--- DATA SHOWN Enclosed Below ---
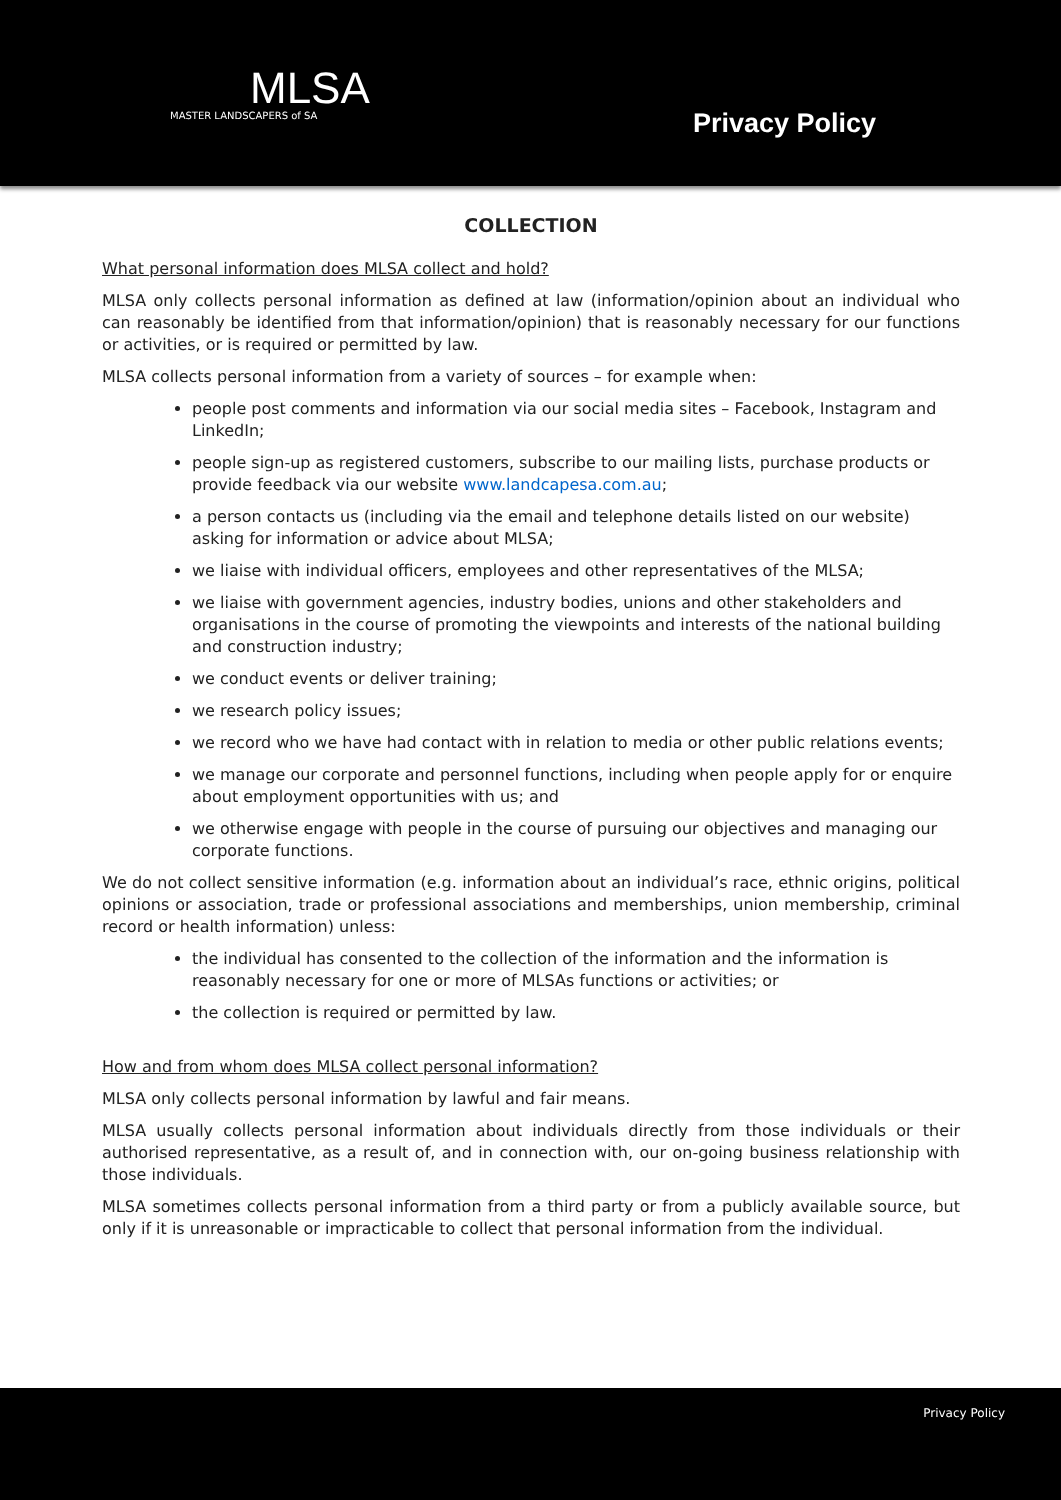MLSA
MASTER LANDSCAPERS of SA
Privacy Policy
COLLECTION
What personal information does MLSA collect and hold?
MLSA only collects personal information as defined at law (information/opinion about an individual who can reasonably be identified from that information/opinion) that is reasonably necessary for our functions or activities, or is required or permitted by law.
MLSA collects personal information from a variety of sources – for example when:
people post comments and information via our social media sites – Facebook, Instagram and LinkedIn;
people sign-up as registered customers, subscribe to our mailing lists, purchase products or provide feedback via our website www.landcapesa.com.au;
a person contacts us (including via the email and telephone details listed on our website) asking for information or advice about MLSA;
we liaise with individual officers, employees and other representatives of the MLSA;
we liaise with government agencies, industry bodies, unions and other stakeholders and organisations in the course of promoting the viewpoints and interests of the national building and construction industry;
we conduct events or deliver training;
we research policy issues;
we record who we have had contact with in relation to media or other public relations events;
we manage our corporate and personnel functions, including when people apply for or enquire about employment opportunities with us; and
we otherwise engage with people in the course of pursuing our objectives and managing our corporate functions.
We do not collect sensitive information (e.g. information about an individual’s race, ethnic origins, political opinions or association, trade or professional associations and memberships, union membership, criminal record or health information) unless:
the individual has consented to the collection of the information and the information is reasonably necessary for one or more of MLSAs functions or activities; or
the collection is required or permitted by law.
How and from whom does MLSA collect personal information?
MLSA only collects personal information by lawful and fair means.
MLSA usually collects personal information about individuals directly from those individuals or their authorised representative, as a result of, and in connection with, our on-going business relationship with those individuals.
MLSA sometimes collects personal information from a third party or from a publicly available source, but only if it is unreasonable or impracticable to collect that personal information from the individual.
Privacy Policy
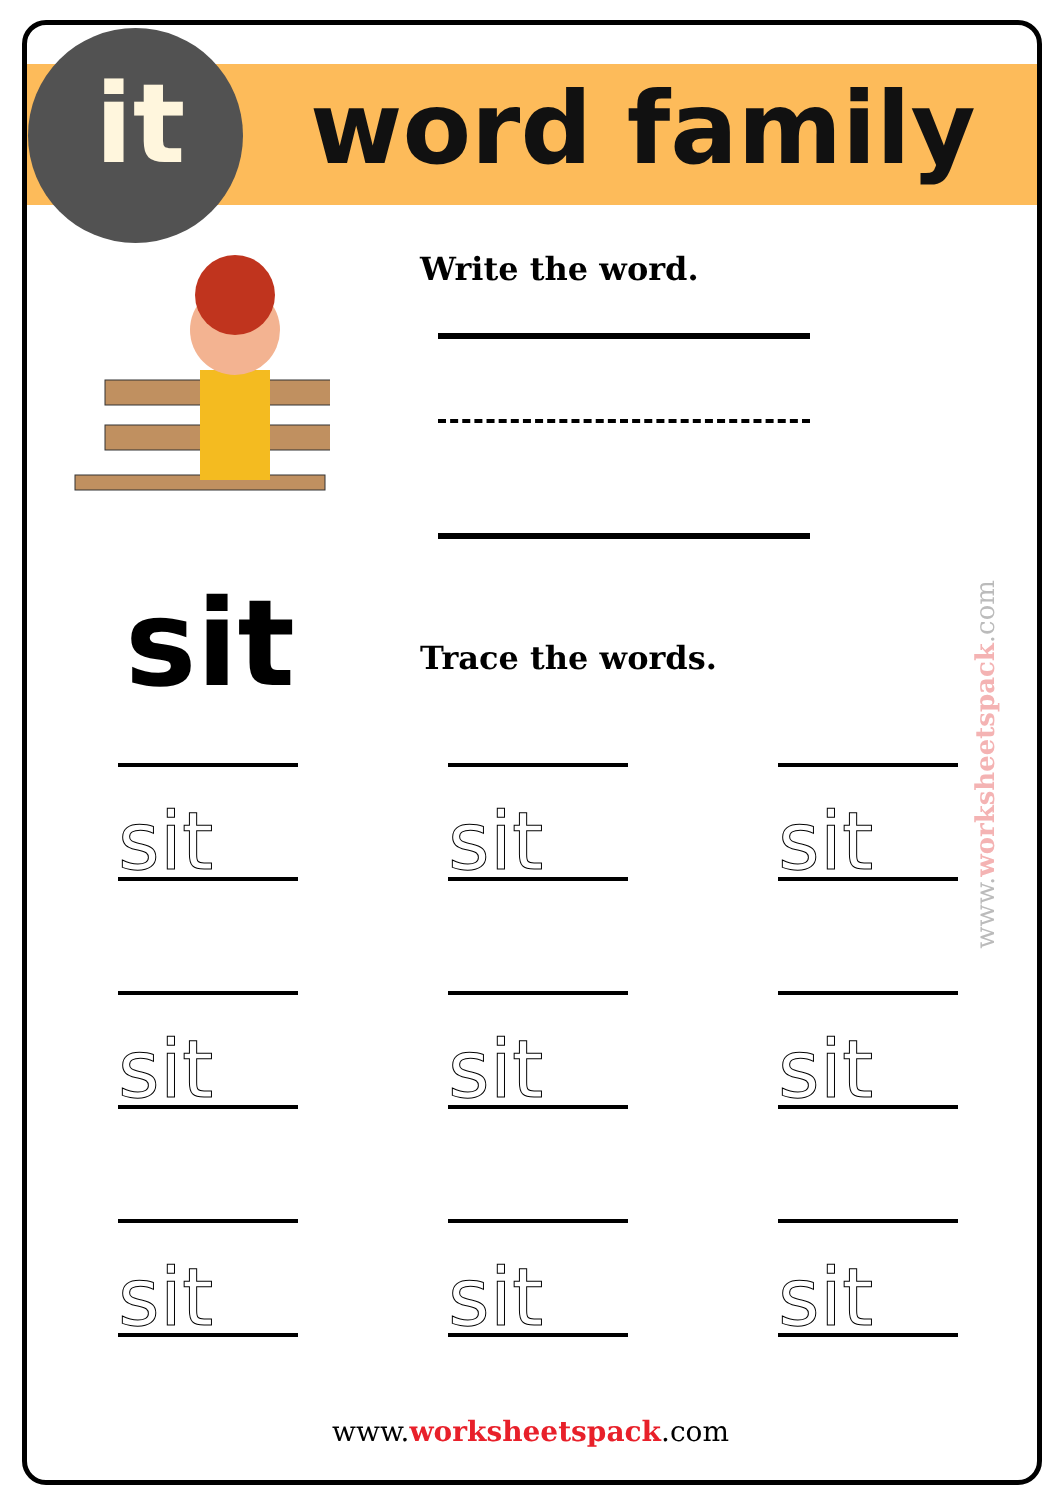it word family
sit
Write the word.
Trace the words.
sit
sit
sit
sit
sit
sit
sit
sit
sit
www.worksheetspack.com
www.worksheetspack.com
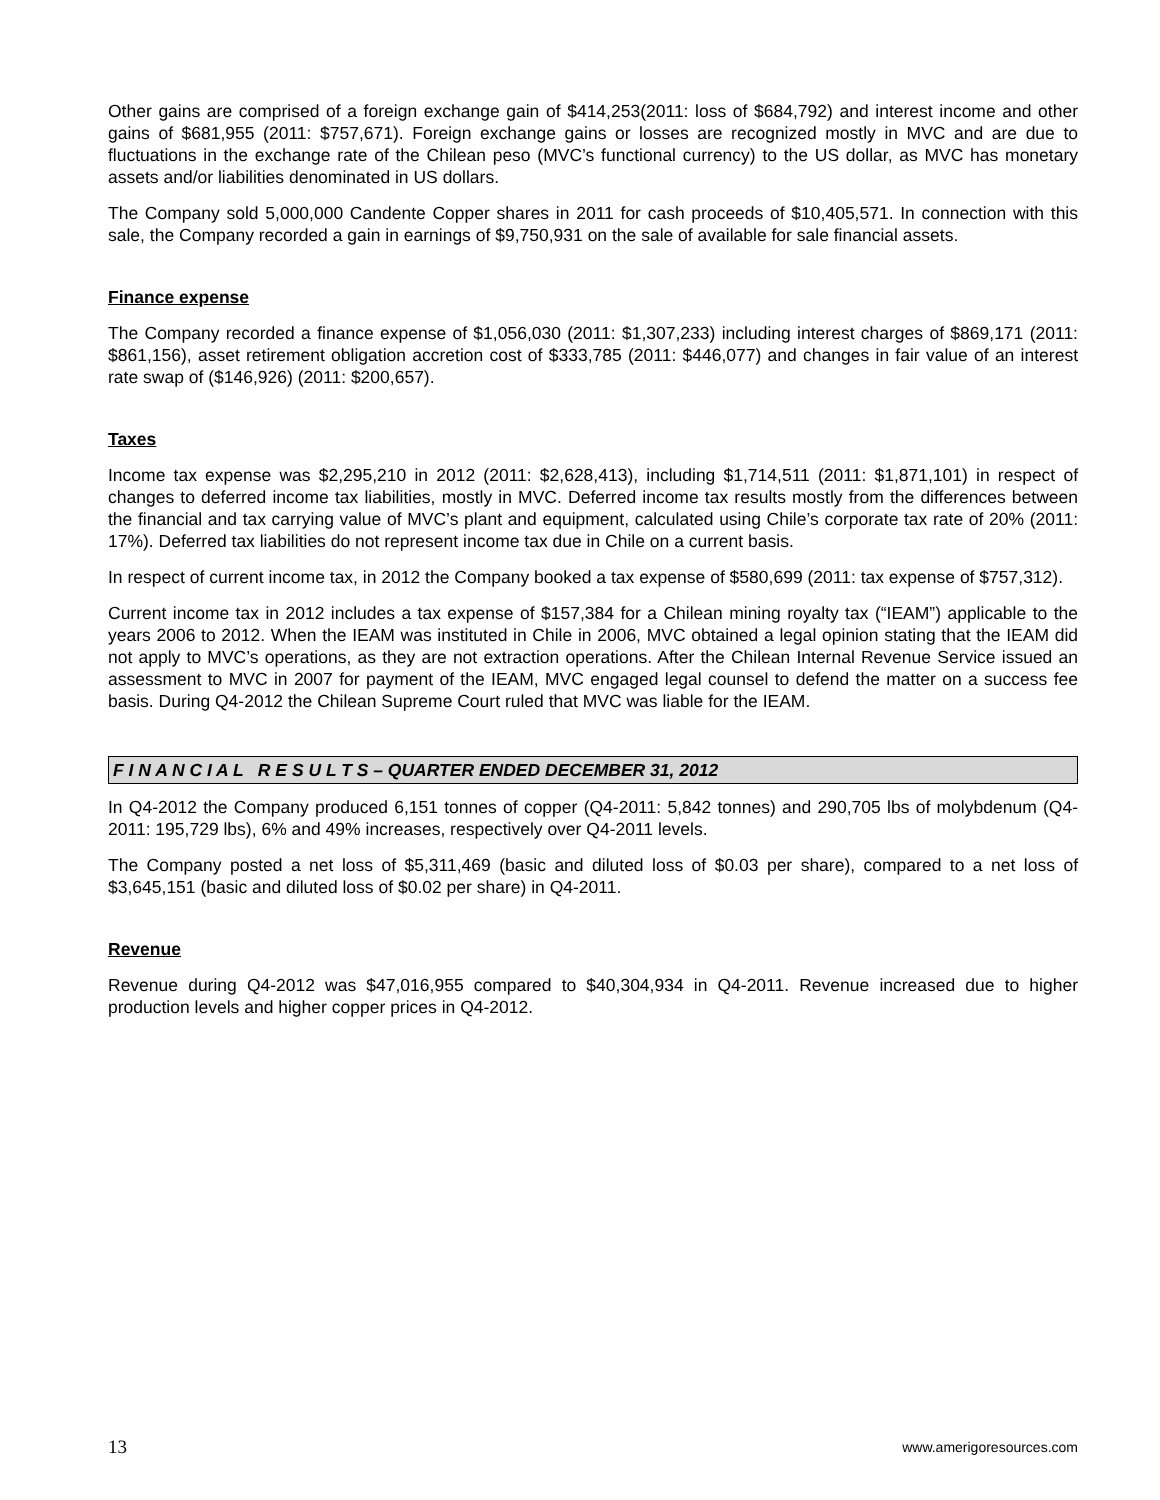Other gains are comprised of a foreign exchange gain of $414,253(2011: loss of $684,792) and interest income and other gains of $681,955 (2011: $757,671). Foreign exchange gains or losses are recognized mostly in MVC and are due to fluctuations in the exchange rate of the Chilean peso (MVC’s functional currency) to the US dollar, as MVC has monetary assets and/or liabilities denominated in US dollars.
The Company sold 5,000,000 Candente Copper shares in 2011 for cash proceeds of $10,405,571. In connection with this sale, the Company recorded a gain in earnings of $9,750,931 on the sale of available for sale financial assets.
Finance expense
The Company recorded a finance expense of $1,056,030 (2011: $1,307,233) including interest charges of $869,171 (2011: $861,156), asset retirement obligation accretion cost of $333,785 (2011: $446,077) and changes in fair value of an interest rate swap of ($146,926) (2011: $200,657).
Taxes
Income tax expense was $2,295,210 in 2012 (2011: $2,628,413), including $1,714,511 (2011: $1,871,101) in respect of changes to deferred income tax liabilities, mostly in MVC. Deferred income tax results mostly from the differences between the financial and tax carrying value of MVC’s plant and equipment, calculated using Chile’s corporate tax rate of 20% (2011: 17%). Deferred tax liabilities do not represent income tax due in Chile on a current basis.
In respect of current income tax, in 2012 the Company booked a tax expense of $580,699 (2011: tax expense of $757,312).
Current income tax in 2012 includes a tax expense of $157,384 for a Chilean mining royalty tax (“IEAM”) applicable to the years 2006 to 2012. When the IEAM was instituted in Chile in 2006, MVC obtained a legal opinion stating that the IEAM did not apply to MVC’s operations, as they are not extraction operations. After the Chilean Internal Revenue Service issued an assessment to MVC in 2007 for payment of the IEAM, MVC engaged legal counsel to defend the matter on a success fee basis. During Q4-2012 the Chilean Supreme Court ruled that MVC was liable for the IEAM.
F I N A N C I A L R E S U L T S – QUARTER ENDED DECEMBER 31, 2012
In Q4-2012 the Company produced 6,151 tonnes of copper (Q4-2011: 5,842 tonnes) and 290,705 lbs of molybdenum (Q4-2011: 195,729 lbs), 6% and 49% increases, respectively over Q4-2011 levels.
The Company posted a net loss of $5,311,469 (basic and diluted loss of $0.03 per share), compared to a net loss of $3,645,151 (basic and diluted loss of $0.02 per share) in Q4-2011.
Revenue
Revenue during Q4-2012 was $47,016,955 compared to $40,304,934 in Q4-2011. Revenue increased due to higher production levels and higher copper prices in Q4-2012.
13 www.amerigoresources.com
--- End of Enclosed DATA SHOWN ---
=== TASK BRIEF ===
With the pictures left out, return each entry exactly as written.

=== REPLY TO THE TASK ===
MLSA
MASTER LANDSCAPERS of SA
Privacy Policy
COLLECTION
What personal information does MLSA collect and hold?
MLSA only collects personal information as defined at law (information/opinion about an individual who can reasonably be identified from that information/opinion) that is reasonably necessary for our functions or activities, or is required or permitted by law.
MLSA collects personal information from a variety of sources – for example when:
people post comments and information via our social media sites – Facebook, Instagram and LinkedIn;
people sign-up as registered customers, subscribe to our mailing lists, purchase products or provide feedback via our website www.landcapesa.com.au;
a person contacts us (including via the email and telephone details listed on our website) asking for information or advice about MLSA;
we liaise with individual officers, employees and other representatives of the MLSA;
we liaise with government agencies, industry bodies, unions and other stakeholders and organisations in the course of promoting the viewpoints and interests of the national building and construction industry;
we conduct events or deliver training;
we research policy issues;
we record who we have had contact with in relation to media or other public relations events;
we manage our corporate and personnel functions, including when people apply for or enquire about employment opportunities with us; and
we otherwise engage with people in the course of pursuing our objectives and managing our corporate functions.
We do not collect sensitive information (e.g. information about an individual’s race, ethnic origins, political opinions or association, trade or professional associations and memberships, union membership, criminal record or health information) unless:
the individual has consented to the collection of the information and the information is reasonably necessary for one or more of MLSAs functions or activities; or
the collection is required or permitted by law.
How and from whom does MLSA collect personal information?
MLSA only collects personal information by lawful and fair means.
MLSA usually collects personal information about individuals directly from those individuals or their authorised representative, as a result of, and in connection with, our on-going business relationship with those individuals.
MLSA sometimes collects personal information from a third party or from a publicly available source, but only if it is unreasonable or impracticable to collect that personal information from the individual.
Privacy Policy
it word family
sit
Write the word.
Trace the words.
sit
sit
sit
sit
sit
sit
sit
sit
sit
www.worksheetspack.com
www.worksheetspack.com
Other gains are comprised of a foreign exchange gain of $414,253(2011: loss of $684,792) and interest income and other gains of $681,955 (2011: $757,671). Foreign exchange gains or losses are recognized mostly in MVC and are due to fluctuations in the exchange rate of the Chilean peso (MVC’s functional currency) to the US dollar, as MVC has monetary assets and/or liabilities denominated in US dollars.
The Company sold 5,000,000 Candente Copper shares in 2011 for cash proceeds of $10,405,571. In connection with this sale, the Company recorded a gain in earnings of $9,750,931 on the sale of available for sale financial assets.
Finance expense
The Company recorded a finance expense of $1,056,030 (2011: $1,307,233) including interest charges of $869,171 (2011: $861,156), asset retirement obligation accretion cost of $333,785 (2011: $446,077) and changes in fair value of an interest rate swap of ($146,926) (2011: $200,657).
Taxes
Income tax expense was $2,295,210 in 2012 (2011: $2,628,413), including $1,714,511 (2011: $1,871,101) in respect of changes to deferred income tax liabilities, mostly in MVC. Deferred income tax results mostly from the differences between the financial and tax carrying value of MVC’s plant and equipment, calculated using Chile’s corporate tax rate of 20% (2011: 17%). Deferred tax liabilities do not represent income tax due in Chile on a current basis.
In respect of current income tax, in 2012 the Company booked a tax expense of $580,699 (2011: tax expense of $757,312).
Current income tax in 2012 includes a tax expense of $157,384 for a Chilean mining royalty tax (“IEAM”) applicable to the years 2006 to 2012. When the IEAM was instituted in Chile in 2006, MVC obtained a legal opinion stating that the IEAM did not apply to MVC’s operations, as they are not extraction operations. After the Chilean Internal Revenue Service issued an assessment to MVC in 2007 for payment of the IEAM, MVC engaged legal counsel to defend the matter on a success fee basis. During Q4-2012 the Chilean Supreme Court ruled that MVC was liable for the IEAM.
F I N A N C I A L R E S U L T S – QUARTER ENDED DECEMBER 31, 2012
In Q4-2012 the Company produced 6,151 tonnes of copper (Q4-2011: 5,842 tonnes) and 290,705 lbs of molybdenum (Q4-2011: 195,729 lbs), 6% and 49% increases, respectively over Q4-2011 levels.
The Company posted a net loss of $5,311,469 (basic and diluted loss of $0.03 per share), compared to a net loss of $3,645,151 (basic and diluted loss of $0.02 per share) in Q4-2011.
Revenue
Revenue during Q4-2012 was $47,016,955 compared to $40,304,934 in Q4-2011. Revenue increased due to higher production levels and higher copper prices in Q4-2012.
13 www.amerigoresources.com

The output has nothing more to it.